Nouvel album et retour à des ambiances plus acoustiques pour Chelsea Wolfe.
Après les ambiances electro-gothiques sophistiquées de « Pain Is Beauty », deux albums dominés par un climat lourd proche du doom metal (« Abyss », « Hiss Spun »), Chelsea Wolfe revient aujourd’hui avec un album annoncé comme dominé par des morceaux principalement acoustiques et éthérés. Si, évidemment, cette petite description démontre que Chelsea Wolfe est une artiste sans cesse en mouvement, soucieuse de faire évoluer son écriture et le climat de ses albums, « Birth Of Violence » s’inscrit dans une veine qu’on lui a déjà connue, tresser de longues ballades souvent mélancoliques ou inquiétantes étant un art dont elle a déjà fait montre dans ses précédents albums. La principale différence, cette fois-ci, est donc que cette veine constitue l’essence de l’album et pas un passage en particulier.
Par ailleurs, que le choix d’offrir un album aux arrangements parcimonieux, dominé par des morceaux délicats ne nous étonne pas de la part de Chelsea Wolfe alors même qu’elle a récemment flirté avec le métal et des climats beaucoup plus tumultueux met en exergue l’aura exceptionnelle qu’elle a acquise. Car, objectivement, combien d’artistes en activité peuvent se targuer d’être capables de dérouler des albums à priori aux antipodes sur le spectre musical sans que la démarche s’apparente à un changement de cap radical, voire parfois un peu forcé ? « Birth Of Violence », avant même qu’on s’y immerge, souligne donc d’emblée l’importance de Chelsea Wolfe dans le paysage musical.
Mais Si Chelsea Wolfe peut évoluer dans des climats contraires avec autant de naturel, c’est parce qu’elle fait partie des musiciens et songwriters qui font la part entre ce qui constitue le fond de leur musique, sa raison d’être, et la forme d’expression qu’ils vont choisir pour exprimer ce fond. Chez Chelsea Wolfe, ce fond, c’est un besoin incessant de faire sortir ses angoisses, ses cauchemars. Et si, au tout début de sa carrière, elle a pu nous laisser penser qu’elle se complaisait dans l’expression de ses états d’âme torturés, la suite n’a pas tardé à démontrer que la musique était au contraire pour elle un médium pour les transcender et les transformer en force positive. « Birth Of Violence » en est un nouvel exemple éclatant.
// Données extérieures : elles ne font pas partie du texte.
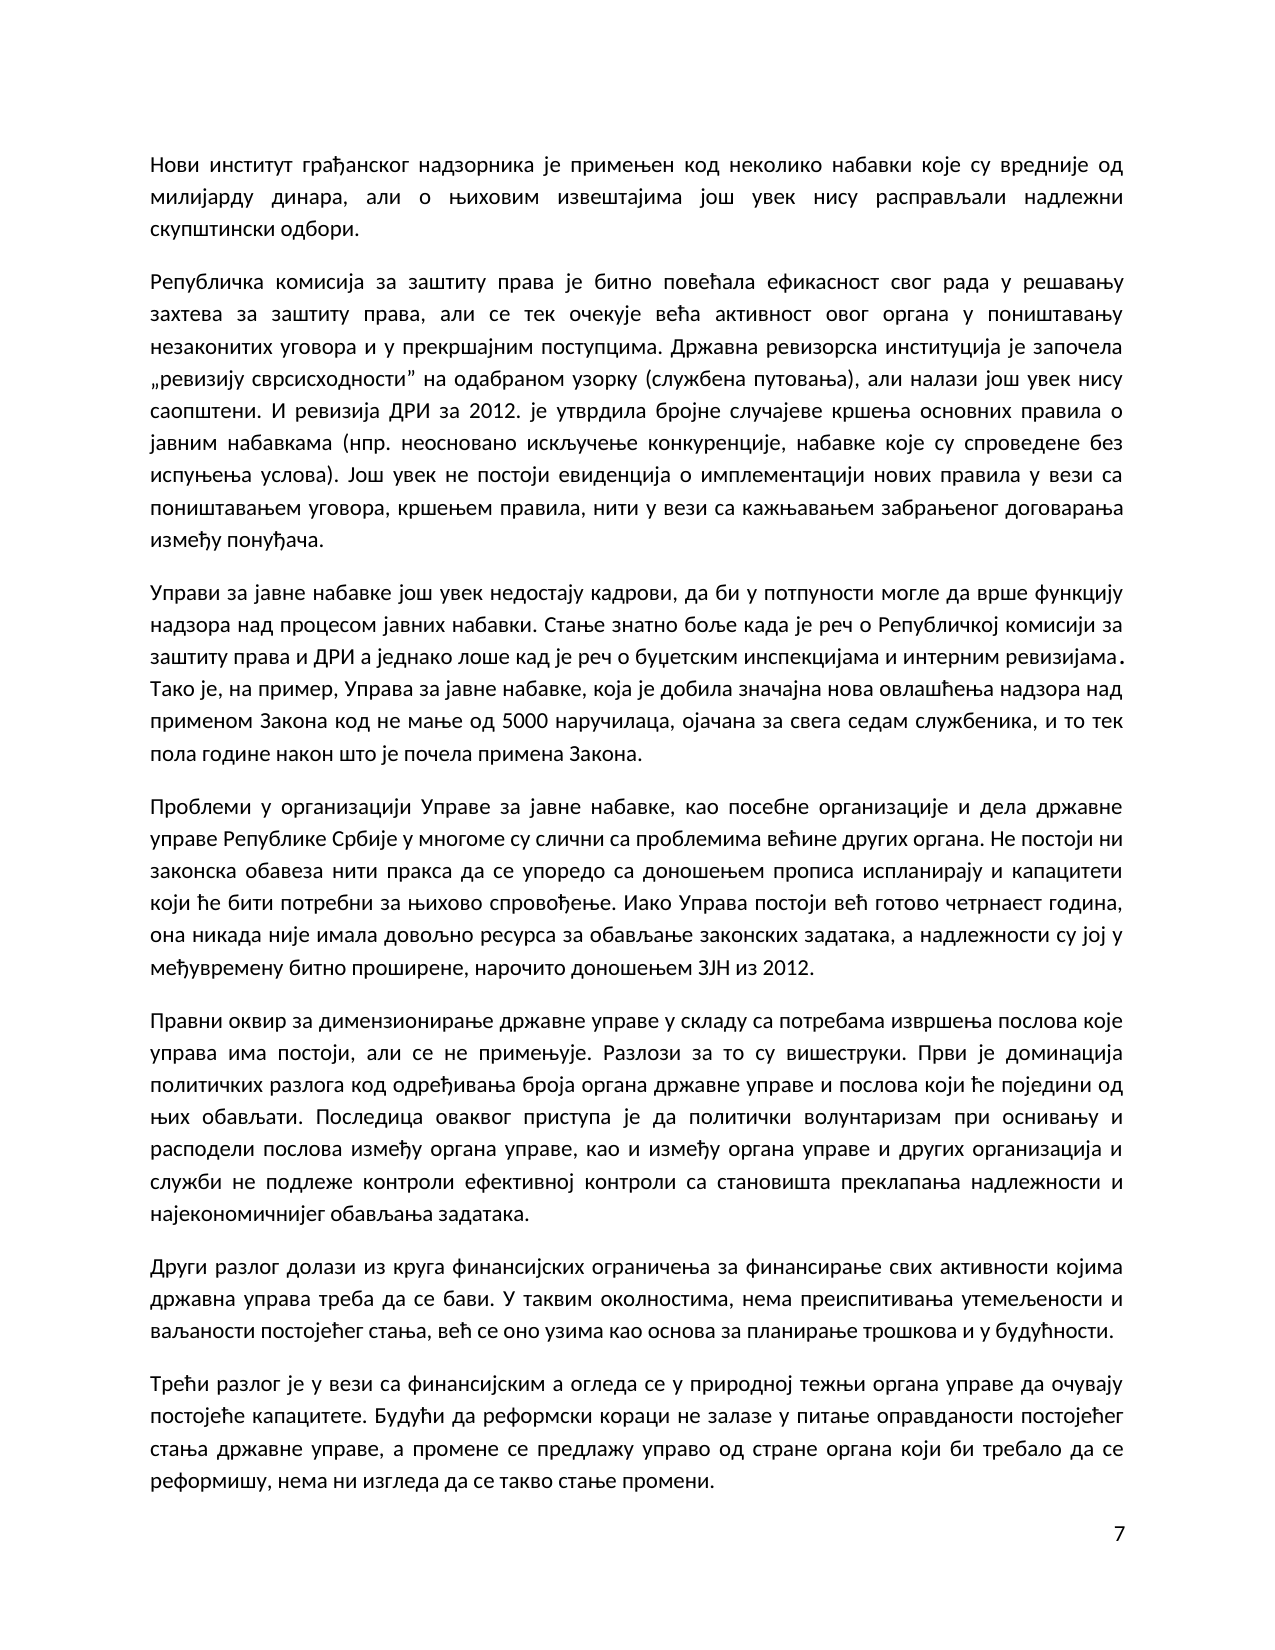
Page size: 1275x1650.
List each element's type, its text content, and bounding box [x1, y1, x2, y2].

text Трећи разлог је у вези са финансијским а огледа се у природној тежњи органа управе да очувају постојеће капацитете. Будући да реформски кораци не залазе у питање оправданости постојећег стања државне управе, а промене се предлажу управо од стране органа који би требало да се реформишу, нема ни изгледа да се такво стање промени. [150, 1369, 1125, 1494]
text Правни оквир за димензионирање државне управе у складу са потребама извршења послова које управа има постоји, али се не примењује. Разлози за то су вишеструки. Први је доминација политичких разлога код одређивања броја органа државне управе и послова који ће поједини од њих обављати. Последица оваквог приступа је да политички волунтаризам при оснивању и расподели послова између органа управе, као и између органа управе и других организација и служби не подлеже контроли ефективној контроли са становишта преклапања надлежности и најекономичнијег обављања задатака. [150, 1006, 1125, 1227]
text Републичка комисија за заштиту права је битно повећала ефикасност свог рада у решавању захтева за заштиту права, али се тек очекује већа активност овог органа у поништавању незаконитих уговора и у прекршајним поступцима. Државна ревизорска институција је започела „ревизију сврсисходности” на одабраном узорку (службена путовања), али налази још увек нису саопштени. И ревизија ДРИ за 2012. је утврдила бројне случајеве кршења основних правила о јавним набавкама (нпр. неосновано искључење конкуренције, набавке које су спроведене без испуњења услова). Још увек не постоји евиденција о имплементацији нових правила у вези са поништавањем уговора, кршењем правила, нити у вези са кажњавањем забрањеног договарања између понуђача. [150, 267, 1125, 553]
text Управи за јавне набавке још увек недостају кадрови, да би у потпуности могле да врше функцију надзора над процесом јавних набавки. Стање знатно боље када је реч о Републичкој комисији за заштиту права и ДРИ а једнако лоше кад је реч о буџетским инспекцијама и интерним ревизијама. Тако је, на пример, Управа за јавне набавке, која је добила значајна нова овлашћења надзора над применом Закона код не мање од 5000 наручилаца, ојачана за свега седам службеника, и то тек пола године након што је почела примена Закона. [150, 578, 1125, 767]
text Проблеми у организацији Управе за јавне набавке, као посебне организације и дела државне управе Републике Србије у многоме су слични са проблемима већине других органа. Не постоји ни законска обавеза нити пракса да се упоредо са доношењем прописа испланирају и капацитети који ће бити потребни за њихово спровођење. Иако Управа постоји већ готово четрнаест година, она никада није имала довољно ресурса за обављање законских задатака, а надлежности су јој у међувремену битно проширене, нарочито доношењем ЗЈН из 2012. [150, 792, 1125, 981]
text Други разлог долази из круга финансијских ограничења за финансирање свих активности којима државна управа треба да се бави. У таквим околностима, нема преиспитивања утемељености и ваљаности постојећег стања, већ се оно узима као основа за планирање трошкова и у будућности. [150, 1252, 1125, 1344]
text Нови институт грађанског надзорника је примењен код неколико набавки које су вредније од милијарду динара, али о њиховим извештајима још увек нису расправљали надлежни скупштински одбори. [150, 150, 1125, 242]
Ce ne sont ni la joie de vivre ni la contemplation béate qui sont au coeur de cet opus, qui baigne de bout en bout dans une lumière en clair obscur, mais la beauté est partout, que ce soit au détour d’un tout petit accord de guitare que va venir relever un violon (Be All Things), ou d’une intonation de voix qui ne tarde pas à s’élever vers les cîmes (Deranged For Rock’N’Roll).
Mais si la réussite de « Birth Of Violence » est aussi totale, c’est aussi parce que l’album n’est en rien pensé comme un retour à une économie de moyens ou d’ambitions. Sur ses précédents albums, Chelsea Wolfe a accordé une grande importance à la production et au son général en prenant soin de s’entourer de musiciens à même de donner vie à ce qu’elle avait en tête, et il en est exactement de même cette fois encore. Ainsi, dès The Mother Road, derrière la guitare acoustique, la batterie est précise, des lignes de corde en contrepoint viennent troubler la linéarité du morceau. Sur Deranged For Rock’N’Roll, on sent un magma sonore prêt à gronder derrière la limpidité de la mélodie. En outre, le côté plus acoustique laisse davantage de place à la voix de Chelsea Wolfe qui ne se prive pas de nous rappeler qu’elle est aussi une chanteuse de haut vol. Deranged For Rock’N’Roll, encore une fois, est un numéro exceptionnel, Chelsea Wolfe passant de la fragilité à la force sans coup férir. Ailleurs, elle offre un chant pur et cristallin sur Be All Things, flirte avec le chant lyrique sur When Anger Turns To Honey. Chelsea Wolfe est là pour durer, cela fait maintenant quelques années qu’on l’a compris, et, objectivement, on le lui voit plus de limites.